*The exercise*:
Give as a JSON list of strings the lines running from the one containing "pose: elev=269.0 azim=184.6" through the one containing "Dot at: (281, 251)", both included, one string per line and no blank lines.

________________________

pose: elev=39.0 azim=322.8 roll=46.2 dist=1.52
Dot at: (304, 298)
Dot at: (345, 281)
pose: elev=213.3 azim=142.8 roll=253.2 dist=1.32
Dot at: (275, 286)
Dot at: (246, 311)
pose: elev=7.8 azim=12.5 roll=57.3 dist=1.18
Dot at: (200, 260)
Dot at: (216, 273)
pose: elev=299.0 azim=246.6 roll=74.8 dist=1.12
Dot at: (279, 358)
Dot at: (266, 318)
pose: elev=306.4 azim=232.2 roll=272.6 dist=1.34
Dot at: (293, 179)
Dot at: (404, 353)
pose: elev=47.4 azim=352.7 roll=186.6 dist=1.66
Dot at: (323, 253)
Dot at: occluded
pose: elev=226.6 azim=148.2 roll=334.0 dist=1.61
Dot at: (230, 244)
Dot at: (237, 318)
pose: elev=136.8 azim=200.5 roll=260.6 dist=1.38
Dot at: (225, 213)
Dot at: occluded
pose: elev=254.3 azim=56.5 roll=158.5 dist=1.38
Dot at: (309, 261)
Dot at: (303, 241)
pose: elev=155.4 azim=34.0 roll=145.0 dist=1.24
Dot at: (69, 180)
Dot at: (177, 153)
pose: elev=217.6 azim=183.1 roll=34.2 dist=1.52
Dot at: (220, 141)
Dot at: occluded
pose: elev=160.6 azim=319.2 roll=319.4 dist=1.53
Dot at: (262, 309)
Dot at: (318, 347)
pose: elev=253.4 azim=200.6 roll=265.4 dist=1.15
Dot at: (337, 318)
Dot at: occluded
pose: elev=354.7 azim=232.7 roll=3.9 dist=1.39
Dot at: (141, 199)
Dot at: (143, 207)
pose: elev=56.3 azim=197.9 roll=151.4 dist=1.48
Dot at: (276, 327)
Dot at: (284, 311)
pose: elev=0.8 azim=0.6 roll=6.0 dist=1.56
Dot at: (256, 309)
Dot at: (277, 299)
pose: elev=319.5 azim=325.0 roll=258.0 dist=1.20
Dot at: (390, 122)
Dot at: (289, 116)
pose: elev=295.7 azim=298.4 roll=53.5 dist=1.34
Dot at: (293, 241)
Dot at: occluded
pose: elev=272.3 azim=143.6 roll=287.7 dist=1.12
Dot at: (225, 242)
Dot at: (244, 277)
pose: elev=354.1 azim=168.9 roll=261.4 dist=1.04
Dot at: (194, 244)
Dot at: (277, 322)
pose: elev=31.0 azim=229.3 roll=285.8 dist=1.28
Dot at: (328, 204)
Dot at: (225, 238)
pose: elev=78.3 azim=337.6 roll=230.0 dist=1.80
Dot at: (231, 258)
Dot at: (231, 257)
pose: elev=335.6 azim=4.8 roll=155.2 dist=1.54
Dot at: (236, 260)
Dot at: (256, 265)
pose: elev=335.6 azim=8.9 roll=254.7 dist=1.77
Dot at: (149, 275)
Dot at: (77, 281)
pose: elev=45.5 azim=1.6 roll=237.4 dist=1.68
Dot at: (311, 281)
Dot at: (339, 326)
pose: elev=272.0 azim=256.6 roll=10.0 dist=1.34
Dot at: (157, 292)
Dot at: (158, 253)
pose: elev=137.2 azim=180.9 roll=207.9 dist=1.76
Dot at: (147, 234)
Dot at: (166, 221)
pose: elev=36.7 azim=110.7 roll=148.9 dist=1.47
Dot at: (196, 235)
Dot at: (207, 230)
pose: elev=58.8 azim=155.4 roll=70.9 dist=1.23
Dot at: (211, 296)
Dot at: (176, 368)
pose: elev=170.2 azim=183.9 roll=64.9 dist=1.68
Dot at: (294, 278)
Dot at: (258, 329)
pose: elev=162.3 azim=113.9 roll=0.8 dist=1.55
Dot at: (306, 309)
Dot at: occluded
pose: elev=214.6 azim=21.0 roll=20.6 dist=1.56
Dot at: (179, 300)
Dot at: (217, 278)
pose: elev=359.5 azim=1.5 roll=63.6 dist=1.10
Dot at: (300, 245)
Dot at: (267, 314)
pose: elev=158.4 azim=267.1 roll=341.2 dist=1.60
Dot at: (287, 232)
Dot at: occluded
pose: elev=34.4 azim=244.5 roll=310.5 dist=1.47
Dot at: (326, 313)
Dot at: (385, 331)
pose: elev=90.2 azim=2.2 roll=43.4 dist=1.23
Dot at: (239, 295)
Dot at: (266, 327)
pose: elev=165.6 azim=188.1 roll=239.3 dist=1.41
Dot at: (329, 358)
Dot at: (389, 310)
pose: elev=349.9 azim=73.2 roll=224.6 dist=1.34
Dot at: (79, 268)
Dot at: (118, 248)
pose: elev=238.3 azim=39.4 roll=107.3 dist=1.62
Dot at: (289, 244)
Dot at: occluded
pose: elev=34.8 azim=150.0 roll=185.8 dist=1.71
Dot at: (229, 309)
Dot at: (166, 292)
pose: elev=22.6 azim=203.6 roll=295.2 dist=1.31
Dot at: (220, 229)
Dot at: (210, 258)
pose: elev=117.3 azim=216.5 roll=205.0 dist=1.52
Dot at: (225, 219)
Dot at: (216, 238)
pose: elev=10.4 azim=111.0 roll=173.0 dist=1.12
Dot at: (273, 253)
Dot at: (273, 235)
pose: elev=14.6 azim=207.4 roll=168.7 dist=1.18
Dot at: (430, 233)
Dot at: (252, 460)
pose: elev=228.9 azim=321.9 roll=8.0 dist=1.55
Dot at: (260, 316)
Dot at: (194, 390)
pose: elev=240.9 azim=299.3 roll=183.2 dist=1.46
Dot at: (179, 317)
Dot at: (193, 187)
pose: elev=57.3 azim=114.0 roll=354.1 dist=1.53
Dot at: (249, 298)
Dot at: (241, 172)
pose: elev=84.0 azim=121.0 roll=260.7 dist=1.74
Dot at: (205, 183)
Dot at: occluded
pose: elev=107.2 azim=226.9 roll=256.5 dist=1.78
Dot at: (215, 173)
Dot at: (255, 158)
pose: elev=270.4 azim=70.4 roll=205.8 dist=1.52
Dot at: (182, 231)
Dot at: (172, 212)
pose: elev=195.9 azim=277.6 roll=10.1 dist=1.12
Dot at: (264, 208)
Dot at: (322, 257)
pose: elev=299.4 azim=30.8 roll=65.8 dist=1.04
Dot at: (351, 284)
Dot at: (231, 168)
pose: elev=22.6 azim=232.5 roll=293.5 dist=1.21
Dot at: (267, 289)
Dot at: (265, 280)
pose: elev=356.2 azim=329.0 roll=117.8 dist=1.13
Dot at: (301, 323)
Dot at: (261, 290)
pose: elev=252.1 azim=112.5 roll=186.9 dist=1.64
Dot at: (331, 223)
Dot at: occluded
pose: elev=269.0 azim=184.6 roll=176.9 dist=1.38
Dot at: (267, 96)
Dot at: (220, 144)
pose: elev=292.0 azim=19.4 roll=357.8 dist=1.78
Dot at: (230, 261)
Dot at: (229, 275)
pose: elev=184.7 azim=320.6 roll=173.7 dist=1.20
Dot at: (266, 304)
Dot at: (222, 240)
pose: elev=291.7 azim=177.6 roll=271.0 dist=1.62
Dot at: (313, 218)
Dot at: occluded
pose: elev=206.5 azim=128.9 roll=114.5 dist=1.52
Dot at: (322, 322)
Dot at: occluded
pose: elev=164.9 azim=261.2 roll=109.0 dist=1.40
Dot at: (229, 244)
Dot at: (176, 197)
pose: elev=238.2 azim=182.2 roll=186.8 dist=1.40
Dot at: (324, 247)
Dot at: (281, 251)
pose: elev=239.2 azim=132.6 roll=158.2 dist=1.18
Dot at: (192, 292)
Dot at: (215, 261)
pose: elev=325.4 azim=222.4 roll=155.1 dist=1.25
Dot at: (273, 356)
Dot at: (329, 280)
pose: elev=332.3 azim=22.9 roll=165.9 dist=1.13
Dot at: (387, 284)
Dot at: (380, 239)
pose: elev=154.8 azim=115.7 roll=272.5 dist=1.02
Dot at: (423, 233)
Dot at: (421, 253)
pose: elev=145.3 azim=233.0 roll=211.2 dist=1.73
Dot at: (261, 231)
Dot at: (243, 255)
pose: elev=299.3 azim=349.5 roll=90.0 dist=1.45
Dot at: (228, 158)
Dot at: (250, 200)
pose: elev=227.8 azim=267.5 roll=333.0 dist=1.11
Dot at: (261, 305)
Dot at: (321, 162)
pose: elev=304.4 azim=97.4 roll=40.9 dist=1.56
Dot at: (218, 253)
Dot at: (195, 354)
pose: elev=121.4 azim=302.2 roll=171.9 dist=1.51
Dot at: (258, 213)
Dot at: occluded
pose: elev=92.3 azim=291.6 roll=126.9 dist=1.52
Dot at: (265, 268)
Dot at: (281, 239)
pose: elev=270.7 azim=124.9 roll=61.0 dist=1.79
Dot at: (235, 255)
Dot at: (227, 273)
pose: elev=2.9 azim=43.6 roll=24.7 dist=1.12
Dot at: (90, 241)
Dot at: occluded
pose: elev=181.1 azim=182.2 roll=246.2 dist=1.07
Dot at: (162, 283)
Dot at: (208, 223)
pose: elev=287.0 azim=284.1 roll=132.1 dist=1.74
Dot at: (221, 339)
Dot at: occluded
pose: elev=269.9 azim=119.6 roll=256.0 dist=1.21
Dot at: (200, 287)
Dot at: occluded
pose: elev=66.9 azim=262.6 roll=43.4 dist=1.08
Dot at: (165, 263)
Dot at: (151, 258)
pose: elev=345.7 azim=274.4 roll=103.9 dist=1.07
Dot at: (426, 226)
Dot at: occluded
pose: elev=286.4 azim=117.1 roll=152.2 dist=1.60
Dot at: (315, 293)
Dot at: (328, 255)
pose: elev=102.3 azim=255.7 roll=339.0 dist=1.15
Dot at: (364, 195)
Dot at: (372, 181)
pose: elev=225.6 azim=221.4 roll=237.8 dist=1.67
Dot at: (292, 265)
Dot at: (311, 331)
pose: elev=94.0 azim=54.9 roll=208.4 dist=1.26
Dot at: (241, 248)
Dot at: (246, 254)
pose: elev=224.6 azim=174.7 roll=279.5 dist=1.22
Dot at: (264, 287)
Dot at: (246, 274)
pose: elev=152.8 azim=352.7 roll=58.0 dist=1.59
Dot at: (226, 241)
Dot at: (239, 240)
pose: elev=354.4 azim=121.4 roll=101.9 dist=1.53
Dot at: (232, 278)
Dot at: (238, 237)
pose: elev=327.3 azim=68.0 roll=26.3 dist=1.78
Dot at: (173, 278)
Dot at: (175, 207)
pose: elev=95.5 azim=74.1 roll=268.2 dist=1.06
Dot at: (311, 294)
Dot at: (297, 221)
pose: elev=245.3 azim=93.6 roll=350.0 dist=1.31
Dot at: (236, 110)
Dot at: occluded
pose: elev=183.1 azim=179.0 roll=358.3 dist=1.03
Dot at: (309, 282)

________________________

*Completed exercise*:
[
  "pose: elev=269.0 azim=184.6 roll=176.9 dist=1.38",
  "Dot at: (267, 96)",
  "Dot at: (220, 144)",
  "pose: elev=292.0 azim=19.4 roll=357.8 dist=1.78",
  "Dot at: (230, 261)",
  "Dot at: (229, 275)",
  "pose: elev=184.7 azim=320.6 roll=173.7 dist=1.20",
  "Dot at: (266, 304)",
  "Dot at: (222, 240)",
  "pose: elev=291.7 azim=177.6 roll=271.0 dist=1.62",
  "Dot at: (313, 218)",
  "Dot at: occluded",
  "pose: elev=206.5 azim=128.9 roll=114.5 dist=1.52",
  "Dot at: (322, 322)",
  "Dot at: occluded",
  "pose: elev=164.9 azim=261.2 roll=109.0 dist=1.40",
  "Dot at: (229, 244)",
  "Dot at: (176, 197)",
  "pose: elev=238.2 azim=182.2 roll=186.8 dist=1.40",
  "Dot at: (324, 247)",
  "Dot at: (281, 251)"
]